Records supplied Block Start

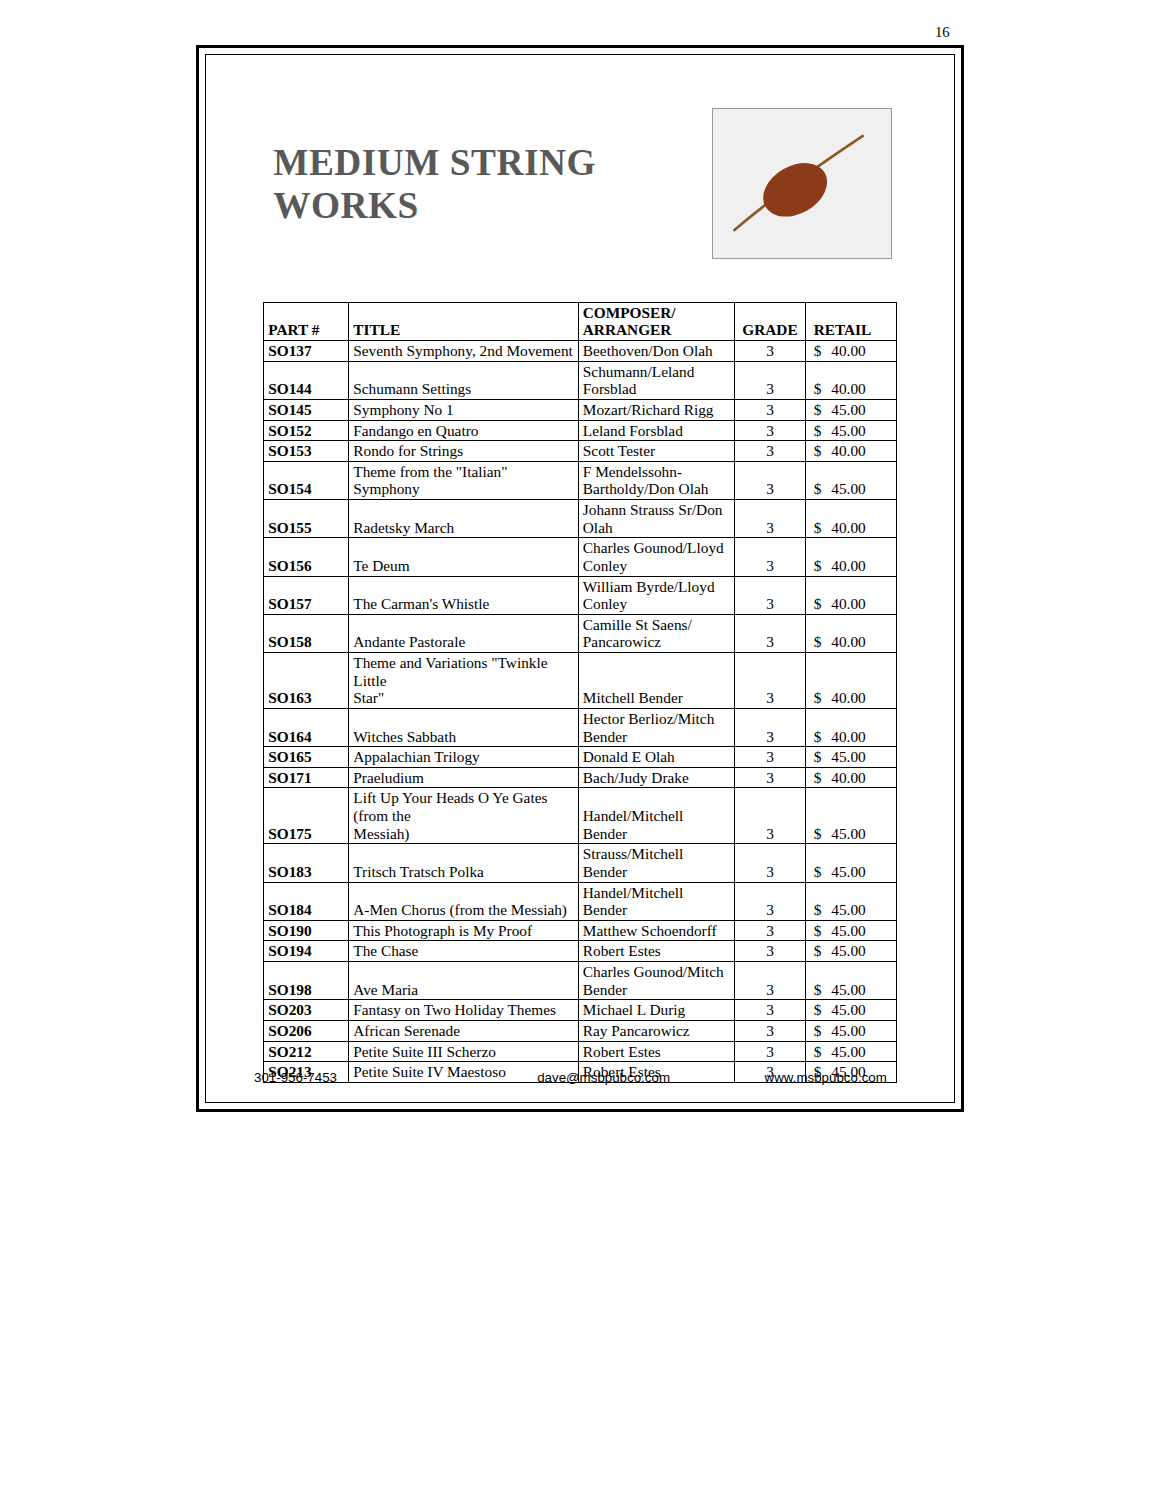16
MEDIUM STRING WORKS
| PART # | TITLE | COMPOSER/ ARRANGER | GRADE | RETAIL |
| --- | --- | --- | --- | --- |
| SO137 | Seventh Symphony, 2nd Movement | Beethoven/Don Olah | 3 | $ 40.00 |
| SO144 | Schumann Settings | Schumann/Leland Forsblad | 3 | $ 40.00 |
| SO145 | Symphony No 1 | Mozart/Richard Rigg | 3 | $ 45.00 |
| SO152 | Fandango en Quatro | Leland Forsblad | 3 | $ 45.00 |
| SO153 | Rondo for Strings | Scott Tester | 3 | $ 40.00 |
| SO154 | Theme from the "Italian" Symphony | F Mendelssohn- Bartholdy/Don Olah | 3 | $ 45.00 |
| SO155 | Radetsky March | Johann Strauss Sr/Don Olah | 3 | $ 40.00 |
| SO156 | Te Deum | Charles Gounod/Lloyd Conley | 3 | $ 40.00 |
| SO157 | The Carman's Whistle | William Byrde/Lloyd Conley | 3 | $ 40.00 |
| SO158 | Andante Pastorale | Camille St Saens/ Pancarowicz | 3 | $ 40.00 |
| SO163 | Theme and Variations "Twinkle Little Star" | Mitchell Bender | 3 | $ 40.00 |
| SO164 | Witches Sabbath | Hector Berlioz/Mitch Bender | 3 | $ 40.00 |
| SO165 | Appalachian Trilogy | Donald E Olah | 3 | $ 45.00 |
| SO171 | Praeludium | Bach/Judy Drake | 3 | $ 40.00 |
| SO175 | Lift Up Your Heads O Ye Gates (from the Messiah) | Handel/Mitchell Bender | 3 | $ 45.00 |
| SO183 | Tritsch Tratsch Polka | Strauss/Mitchell Bender | 3 | $ 45.00 |
| SO184 | A-Men Chorus (from the Messiah) | Handel/Mitchell Bender | 3 | $ 45.00 |
| SO190 | This Photograph is My Proof | Matthew Schoendorff | 3 | $ 45.00 |
| SO194 | The Chase | Robert Estes | 3 | $ 45.00 |
| SO198 | Ave Maria | Charles Gounod/Mitch Bender | 3 | $ 45.00 |
| SO203 | Fantasy on Two Holiday Themes | Michael L Durig | 3 | $ 45.00 |
| SO206 | African Serenade | Ray Pancarowicz | 3 | $ 45.00 |
| SO212 | Petite Suite III Scherzo | Robert Estes | 3 | $ 45.00 |
| SO213 | Petite Suite IV Maestoso | Robert Estes | 3 | $ 45.00 |
301-956-7453 dave@msbpubco.com www.msbpubco.com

Records supplied Block End

* **What the task requires**
In the entries above, the lines from the one bearing "Strauss/Mitchell Bender | 3 | $ 45.00 |" up to and including the one bearing "Pancarowicz | 3 | $ 45.00 |" should be transcribed exactly; no other line is wanted.

* **Exercise result**
| SO183 | Tritsch Tratsch Polka | Strauss/Mitchell Bender | 3 | $ 45.00 |
| SO184 | A-Men Chorus (from the Messiah) | Handel/Mitchell Bender | 3 | $ 45.00 |
| SO190 | This Photograph is My Proof | Matthew Schoendorff | 3 | $ 45.00 |
| SO194 | The Chase | Robert Estes | 3 | $ 45.00 |
| SO198 | Ave Maria | Charles Gounod/Mitch Bender | 3 | $ 45.00 |
| SO203 | Fantasy on Two Holiday Themes | Michael L Durig | 3 | $ 45.00 |
| SO206 | African Serenade | Ray Pancarowicz | 3 | $ 45.00 |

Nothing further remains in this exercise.